Disposition Activity
As previously disclosed, in April the Company sold the DoubleTree by Hilton in Washington DC for a sale price of $65 million, and in May, the Company sold the Embassy Suites Baltimore Hunt Valley for a sale price of $20 million.
In June, the Company completed the sale of the 287-room Marriott Atlanta Century Center / Emory Area in Atlanta, Georgia and the 226-room Hilton Phoenix Suites in Phoenix, Arizona for a combined sale price of $50.8 million, inclusive of $4.5 million of capital in the hotels' reserve accounts which was acquired by the buyer.
Proceeds from dispositions will be utilized for general corporate purposes which may include share repurchases under the Company's existing repurchase authorization, debt repayments and potential acquisitions consistent with the Company's long-term strategy of investing in high-quality assets primarily located in top 25 lodging markets and key leisure destinations.
"We are pleased with the continued successful execution of our previously announced plan to selectively dispose of, and harvest value from, lower-quality assets in the portfolio that no longer fit our target criteria. During the quarter, we completed four dispositions for over $136 million at a weighted average EBITDA multiple of 10.4x, based on TTM EBITDA as of the end of the first quarter, excluding near-term capital requirements. Each of the hotels required significant near-term capital investments, collectively totaling nearly $60 million, none of which we felt to be a prudent use of our capital. Adjusting for this capital, the sale price represents a 14.9x weighted average TTM EBITDA multiple as of the end of the first quarter. On average, these hotels generated RevPAR that was more than 25% below the remainder of the portfolio, demonstrating our continued focus on quality and the improvement of our overall portfolio," commented Mr. Verbaas.
Balance Sheet
In June 2016, the Company paid off the $22 million mortgage loan collateralized by the Courtyard Pittsburgh Downtown.
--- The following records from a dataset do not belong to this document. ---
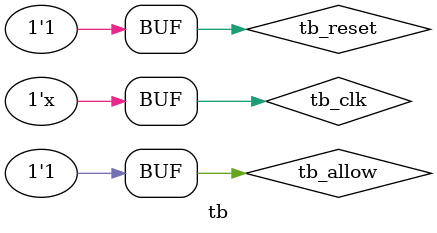
<source format=v>
`timescale 1ns/10ps
`include "proc.v"

module tb();
	reg tb_clk = 1'b0;
	reg tb_reset;
	reg tb_allow;
	proc proc_INST(.clk(tb_clk), .reset(tb_reset), .allow_jump(tb_allow));
	
	always
		#5 tb_clk <= !tb_clk;
		
	initial begin
		tb_reset <= 1'b0;
		tb_allow <= 1'b0;
		tb_reset <= #10 1'b1;
		tb_allow <= #35 1'b1;
	end
endmodule

</source>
As of June 30, 2016, the Company had total outstanding debt of $1.3 billion with a weighted average interest rate of 3.49%. In addition, the Company had $278 million of cash and cash equivalents and full availability on its $400 million senior unsecured credit facility. Total net debt to trailing 12 month Corporate EBITDA (as defined in Section 1.01 of the Company's senior unsecured credit facility) was 3.6x.
Capital Expenditures
During the second quarter, the Company invested $13 million in its portfolio. The Company completed the guestroom renovation, the new resort-style pool, and the outdoor function space at the 275-room Marriott Napa Valley Hotel & Spa, and made significant progress on the meeting room and ballroom renovation at the Renaissance Atlanta Waverly Hotel & Convention Center. The Company also added two keys to the inventory at the Hyatt Key West Resort & Spa as a result of the relocation of the spa at the hotel.
For the six months ended June 30, 2016, the Company invested over $20 million in its portfolio. Several significant capital projects are scheduled to commence during the second half of the year, including guestroom renovations at the Andaz San Diego, the Hyatt Key West Resort & Spa, and the Westin Galleria Houston.